┌────────

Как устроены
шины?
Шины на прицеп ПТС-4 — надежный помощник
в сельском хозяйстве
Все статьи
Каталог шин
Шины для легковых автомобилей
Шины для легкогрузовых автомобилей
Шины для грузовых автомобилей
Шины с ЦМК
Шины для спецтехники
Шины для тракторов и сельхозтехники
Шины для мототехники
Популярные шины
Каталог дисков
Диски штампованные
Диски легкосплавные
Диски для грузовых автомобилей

└────────

### DIRECTIVE:
Reproduce every line of the rows above word for word, keeping the original Russian and the line order.

### PROBLEM SOLUTION:
Как устроены
шины?
Шины на прицеп ПТС-4 — надежный помощник
в сельском хозяйстве
Все статьи
Каталог шин
Шины для легковых автомобилей
Шины для легкогрузовых автомобилей
Шины для грузовых автомобилей
Шины с ЦМК
Шины для спецтехники
Шины для тракторов и сельхозтехники
Шины для мототехники
Популярные шины
Каталог дисков
Диски штампованные
Диски легкосплавные
Диски для грузовых автомобилей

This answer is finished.